Task to complete: With images removed, transcribe each record exactly as it appears.
START Listed entries
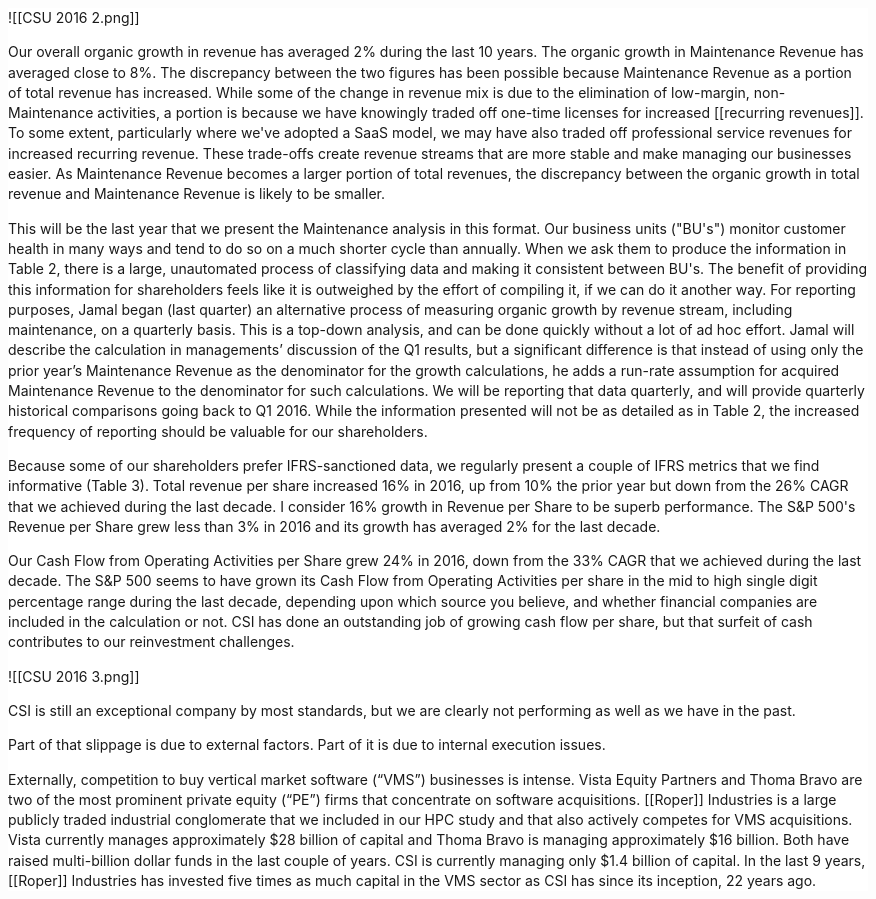 ![[CSU 2016 2.png]]

Our overall organic growth in revenue has averaged 2% during the last 10 years. The organic growth in Maintenance Revenue has averaged close to 8%. The discrepancy between the two figures has been possible because Maintenance Revenue as a portion of total revenue has increased. While some of the change in revenue mix is due to the elimination of low-margin, non-Maintenance activities, a portion is because we have knowingly traded off one-time licenses for increased [[recurring revenues]]. To some extent, particularly where we've adopted a SaaS model, we may have also traded off professional service revenues for increased recurring revenue. These trade-offs create revenue streams that are more stable and make managing our businesses easier. As Maintenance Revenue becomes a larger portion of total revenues, the discrepancy between the organic growth in total revenue and Maintenance Revenue is likely to be smaller.

This will be the last year that we present the Maintenance analysis in this format. Our business units ("BU's") monitor customer health in many ways and tend to do so on a much shorter cycle than annually. When we ask them to produce the information in Table 2, there is a large, unautomated process of classifying data and making it consistent between BU's. The benefit of providing this information for shareholders feels like it is outweighed by the effort of compiling it, if we can do it another way. For reporting purposes, Jamal began (last quarter) an alternative process of measuring organic growth by revenue stream, including maintenance, on a quarterly basis. This is a top-down analysis, and can be done quickly without a lot of ad hoc effort. Jamal will describe the calculation in managements’ discussion of the Q1 results, but a significant difference is that instead of using only the prior year’s Maintenance Revenue as the denominator for the growth calculations, he adds a run-rate assumption for acquired Maintenance Revenue to the denominator for such calculations. We will be reporting that data quarterly, and will provide quarterly historical comparisons going back to Q1 2016. While the information presented will not be as detailed as in Table 2, the increased frequency of reporting should be valuable for our shareholders. 

Because some of our shareholders prefer IFRS-sanctioned data, we regularly present a couple of IFRS metrics that we find informative (Table 3). Total revenue per share increased 16% in 2016, up from 10% the prior year but down from the 26% CAGR that we achieved during the last decade. I consider 16% growth in Revenue per Share to be superb performance. The S&P 500's Revenue per Share grew less than 3% in 2016 and its growth has averaged 2% for the last decade. 

Our Cash Flow from Operating Activities per Share grew 24% in 2016, down from the 33% CAGR that we achieved during the last decade. The S&P 500 seems to have grown its Cash Flow from Operating Activities per share in the mid to high single digit percentage range during the last decade, depending upon which source you believe, and whether financial companies are included in the calculation or not. CSI has done an outstanding job of growing cash flow per share, but that surfeit of cash contributes to our reinvestment challenges.

![[CSU 2016 3.png]]

CSI is still an exceptional company by most standards, but we are clearly not performing as well as we have in the past. 

Part of that slippage is due to external factors. Part of it is due to internal execution issues. 

Externally, competition to buy vertical market software (“VMS”) businesses is intense. Vista Equity Partners and Thoma Bravo are two of the most prominent private equity (“PE”) firms that concentrate on software acquisitions. [[Roper]] Industries is a large publicly traded industrial conglomerate that we included in our HPC study and that also actively competes for VMS acquisitions. Vista currently manages approximately $28 billion of capital and Thoma Bravo is managing approximately $16 billion. Both have raised multi-billion dollar funds in the last couple of years. CSI is currently managing only $1.4 billion of capital. In the last 9 years, [[Roper]] Industries has invested five times as much capital in the VMS sector as CSI has since its inception, 22 years ago.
END Listed entries
Solution:
 ![[CSU 2016 2.png]]

Our overall organic growth in revenue has averaged 2% during the last 10 years. The organic growth in Maintenance Revenue has averaged close to 8%. The discrepancy between the two figures has been possible because Maintenance Revenue as a portion of total revenue has increased. While some of the change in revenue mix is due to the elimination of low-margin, non-Maintenance activities, a portion is because we have knowingly traded off one-time licenses for increased [[recurring revenues]]. To some extent, particularly where we've adopted a SaaS model, we may have also traded off professional service revenues for increased recurring revenue. These trade-offs create revenue streams that are more stable and make managing our businesses easier. As Maintenance Revenue becomes a larger portion of total revenues, the discrepancy between the organic growth in total revenue and Maintenance Revenue is likely to be smaller.

This will be the last year that we present the Maintenance analysis in this format. Our business units ("BU's") monitor customer health in many ways and tend to do so on a much shorter cycle than annually. When we ask them to produce the information in Table 2, there is a large, unautomated process of classifying data and making it consistent between BU's. The benefit of providing this information for shareholders feels like it is outweighed by the effort of compiling it, if we can do it another way. For reporting purposes, Jamal began (last quarter) an alternative process of measuring organic growth by revenue stream, including maintenance, on a quarterly basis. This is a top-down analysis, and can be done quickly without a lot of ad hoc effort. Jamal will describe the calculation in managements’ discussion of the Q1 results, but a significant difference is that instead of using only the prior year’s Maintenance Revenue as the denominator for the growth calculations, he adds a run-rate assumption for acquired Maintenance Revenue to the denominator for such calculations. We will be reporting that data quarterly, and will provide quarterly historical comparisons going back to Q1 2016. While the information presented will not be as detailed as in Table 2, the increased frequency of reporting should be valuable for our shareholders. 

Because some of our shareholders prefer IFRS-sanctioned data, we regularly present a couple of IFRS metrics that we find informative (Table 3). Total revenue per share increased 16% in 2016, up from 10% the prior year but down from the 26% CAGR that we achieved during the last decade. I consider 16% growth in Revenue per Share to be superb performance. The S&P 500's Revenue per Share grew less than 3% in 2016 and its growth has averaged 2% for the last decade. 

Our Cash Flow from Operating Activities per Share grew 24% in 2016, down from the 33% CAGR that we achieved during the last decade. The S&P 500 seems to have grown its Cash Flow from Operating Activities per share in the mid to high single digit percentage range during the last decade, depending upon which source you believe, and whether financial companies are included in the calculation or not. CSI has done an outstanding job of growing cash flow per share, but that surfeit of cash contributes to our reinvestment challenges.

![[CSU 2016 3.png]]

CSI is still an exceptional company by most standards, but we are clearly not performing as well as we have in the past. 

Part of that slippage is due to external factors. Part of it is due to internal execution issues. 

Externally, competition to buy vertical market software (“VMS”) businesses is intense. Vista Equity Partners and Thoma Bravo are two of the most prominent private equity (“PE”) firms that concentrate on software acquisitions. [[Roper]] Industries is a large publicly traded industrial conglomerate that we included in our HPC study and that also actively competes for VMS acquisitions. Vista currently manages approximately $28 billion of capital and Thoma Bravo is managing approximately $16 billion. Both have raised multi-billion dollar funds in the last couple of years. CSI is currently managing only $1.4 billion of capital. In the last 9 years, [[Roper]] Industries has invested five times as much capital in the VMS sector as CSI has since its inception, 22 years ago.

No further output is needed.